Despite this fact, "almost 90 per cent (89%) of patients in Ontario rated their nursing care as excellent or good is the high cost that nurses often pay to provide that care" (MacKinnon 2001). But as nurses retire and age out of the profession and are not replaced by new nurses, the shortage will grow even more critical. While nursing shortages are common in the United States as well, Canada faces a particular challenge.

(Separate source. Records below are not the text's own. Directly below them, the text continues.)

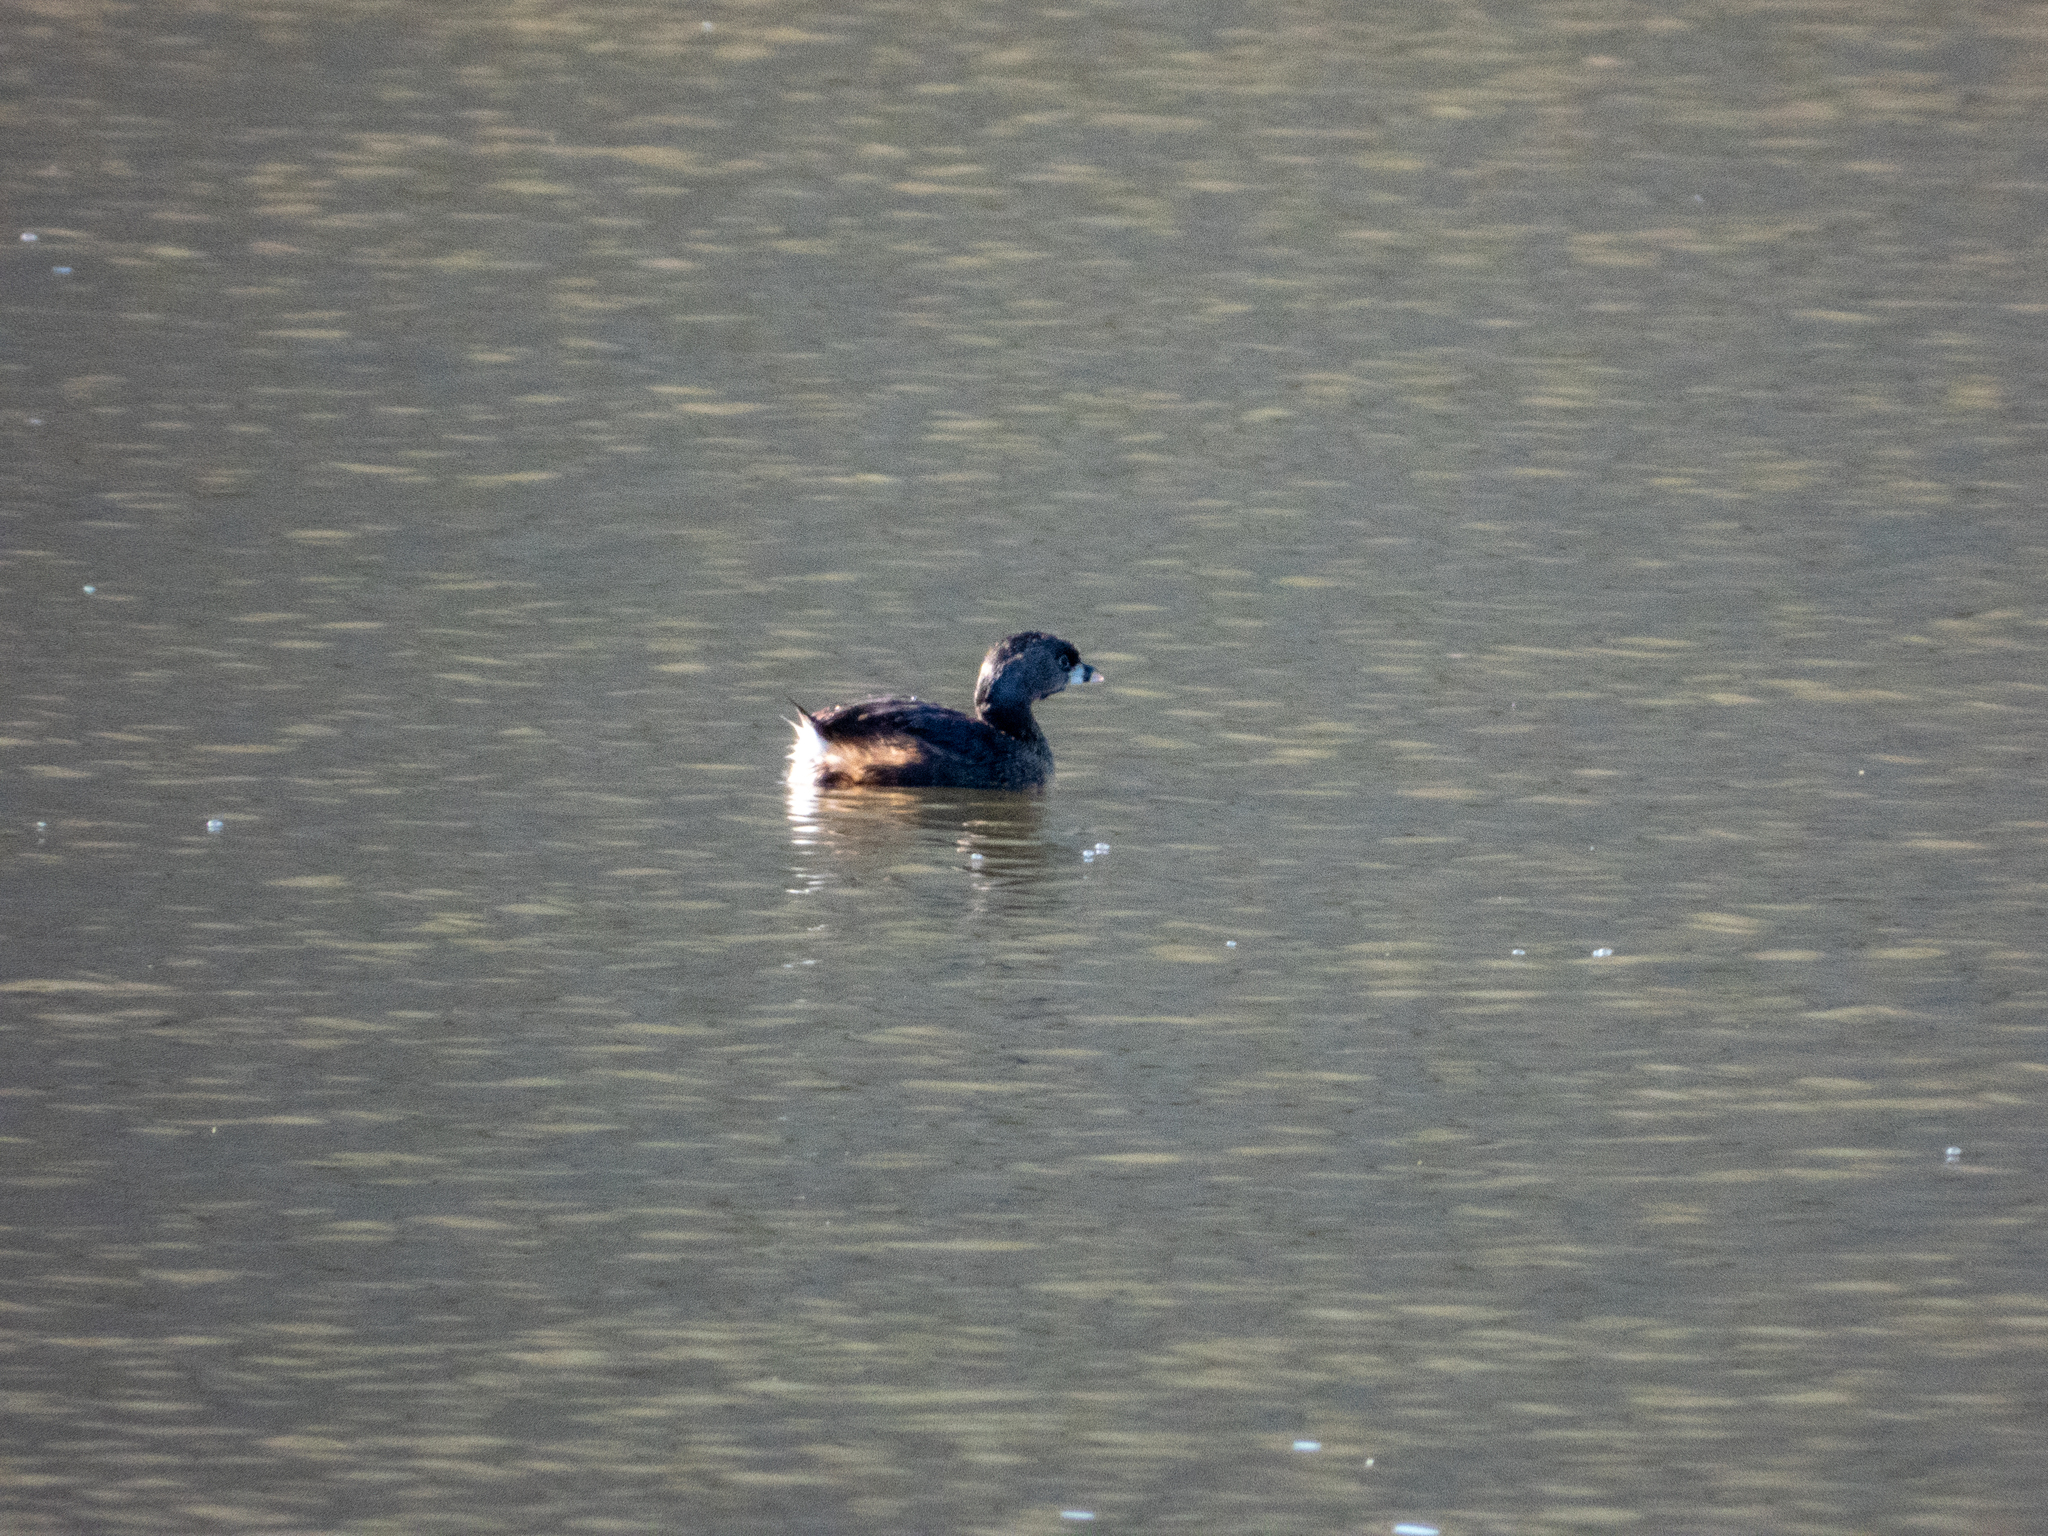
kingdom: Animalia
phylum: Chordata
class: Aves
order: Podicipediformes
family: Podicipedidae
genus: Podilymbus
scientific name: Podilymbus podiceps
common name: Pied-billed grebe
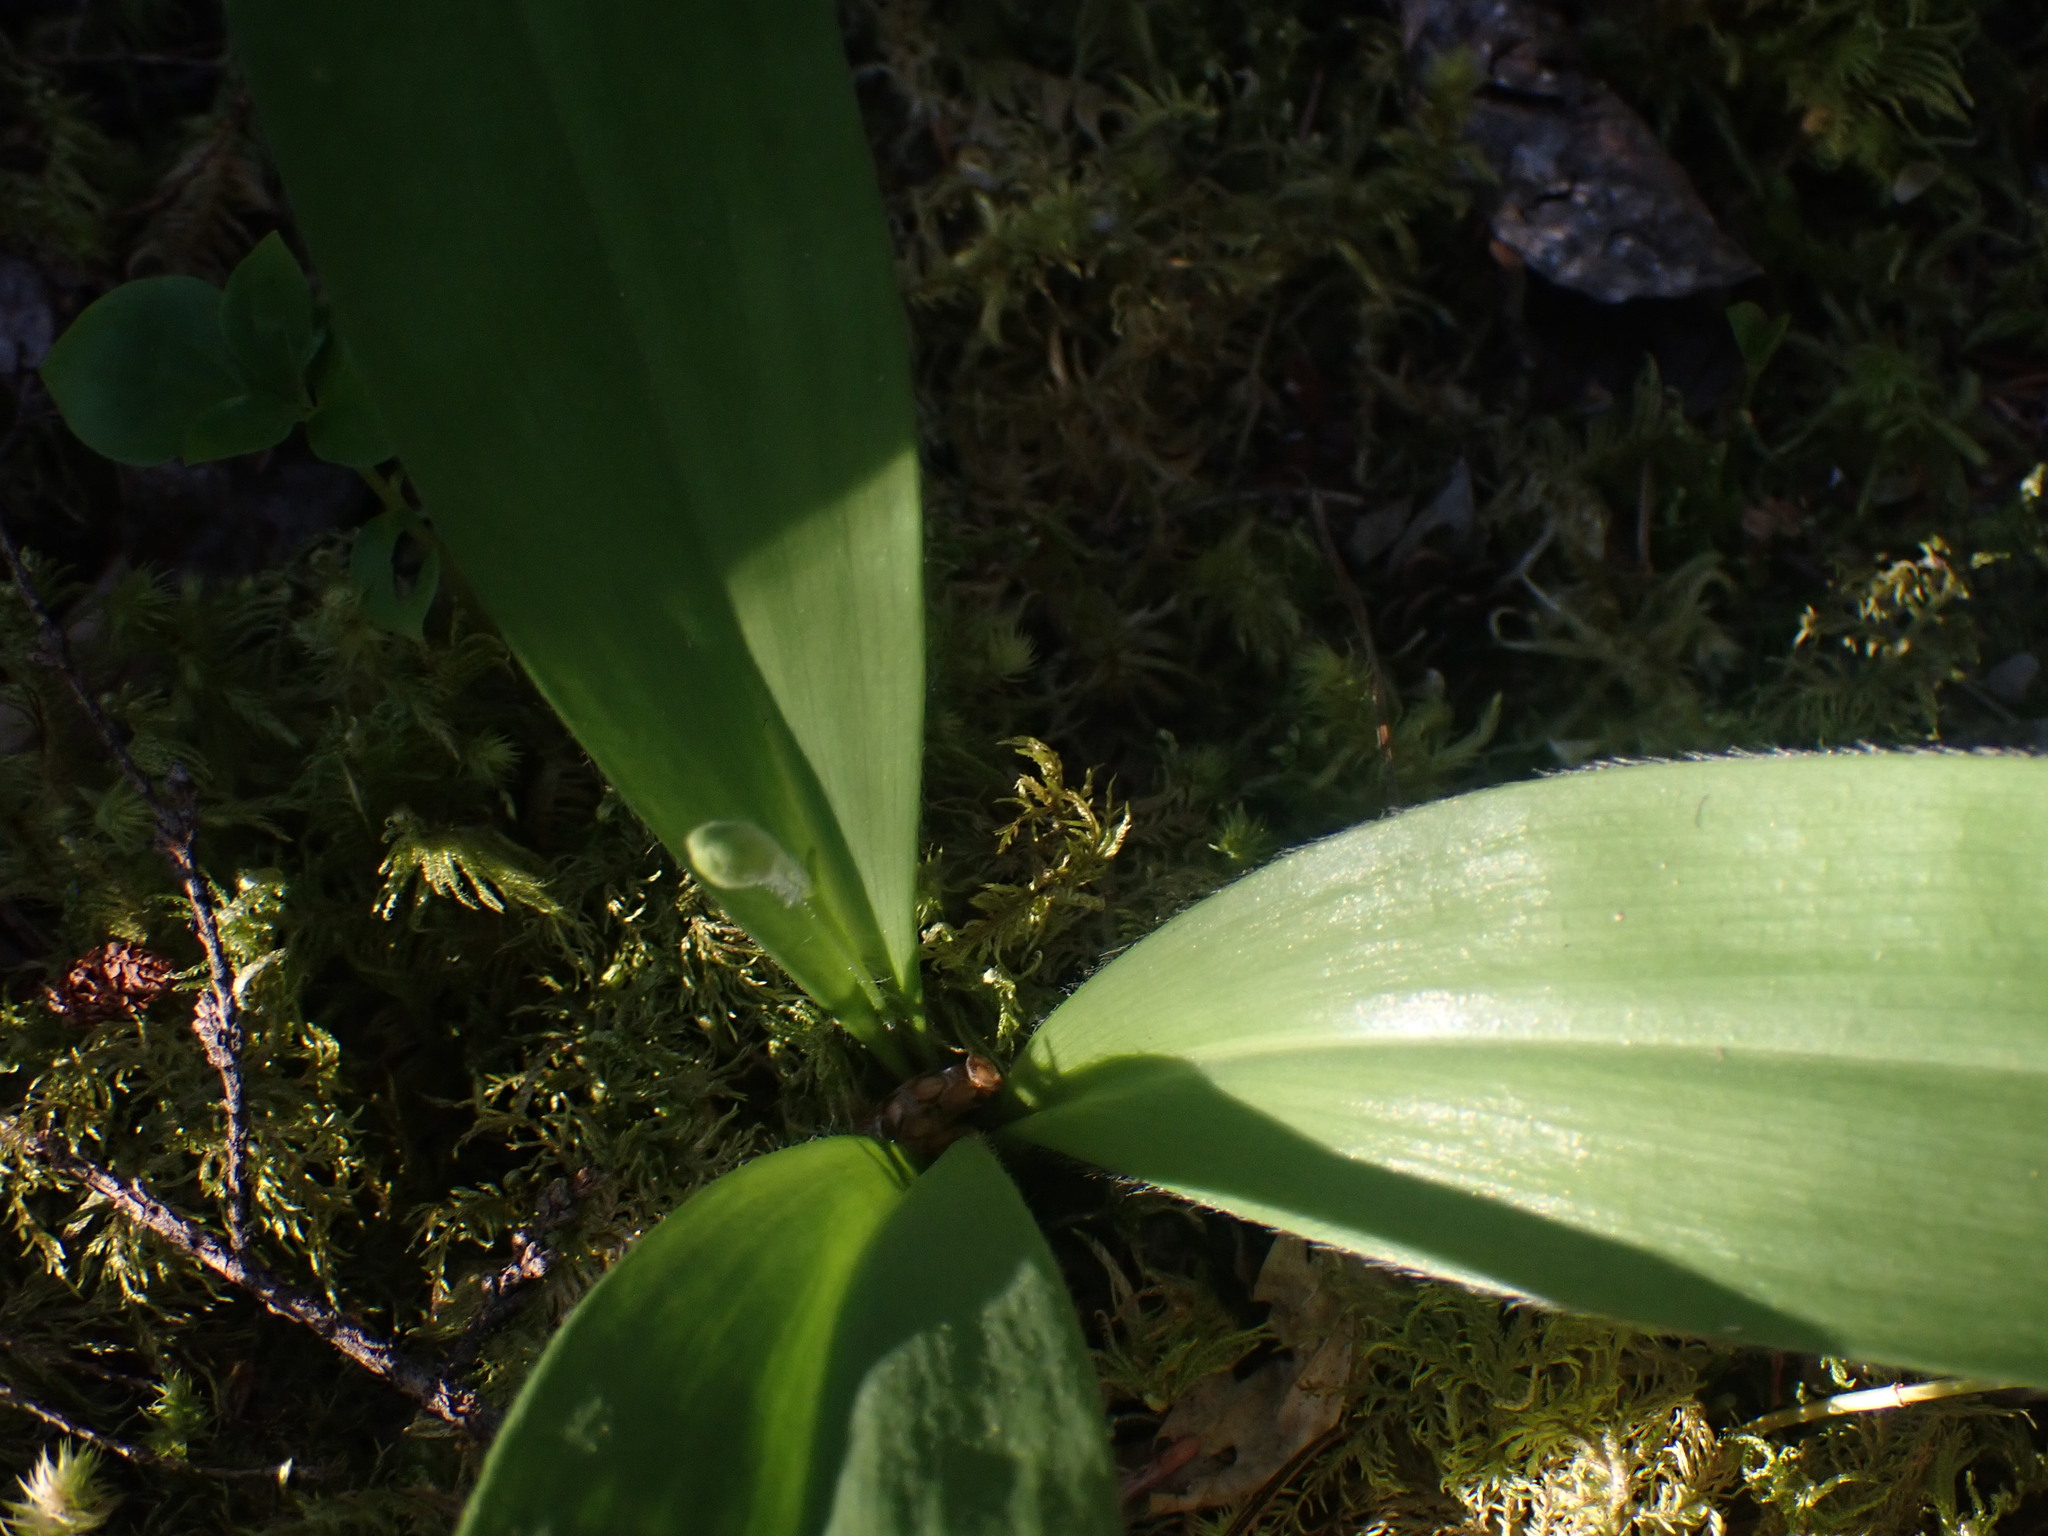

"Health experts warn Canada could face a repeat of the 1990s, when health-care cuts by the provinces drove as many as 27,000 nurses to the U.S. alone to look for work" (Spencer 2010). The United States has proven particularly attractive because of the amenities offered to nurses such as sign-in bonuses and free higher education (Spencer 2010). Ontario has the second-worst nurse-patient ratios in Canada and "spends close to $134 million a year in overtime hours, and close to $50.5 million in clearly related sick time" (MacKinnon 2001).
This creates a vicious cycle: the more nurses are forced to overwork and to take care of more patients than they can handle, the more nurses decide to leave the profession. Even though Ontario patients have praised nursing care, there have still been patient complaints about understaffing, which can lead to more frequent readmission because patients are not appropriately monitored. "Almost one-third of patients complained that their call buttons were not answered promptly" (MacKinnon 2001). Patient satisfaction with nurse's efforts should not make nursing organizations complacent about the shortage.
There have been efforts by the government to address the problem. In 2004, Ontario hospitals received additional $50 million "used to create full-time positions and enhance working conditions for nurses. They will help purchase new equipment that improves the safety of nurses and patients, promote professional development and support roles such as nursing educators and nursing managers" (Better working conditions, 2004, Ontario). However, the province still continues to struggle with the consequences of the shortage because the problem of nurses leaving Ontario has not been addressed.
According to the RNAO's own report: "Ontario is losing RNs in many ways; they are leaving Ontario to work elsewhere (6,336 of those who retain Ontario registration alone; we do not know how many others left without retaining registration here)" (Nursing shortage, 2006, RNAO Knowledge Depot). Nurses must be given additional incentives to stay within the province.
A full-scale program containing guarantees of employment for the first two years of graduation, government-supported sign-in bonuses, and additional funding for education for nurses, including individuals who wish to transition from their existing careers to nursing is essential. Although the nursing shortage is epidemic in all of Canada and North America, Ontario will continue to be particularly hard-hit unless drastic measures are taken to make the area more attractive to new nurses. Hospitals within the province must take an equally aggressive attitude towards recruiting recently-graduated nurses as their American counterparts.
Focusing on nurses who have just graduated is particularly.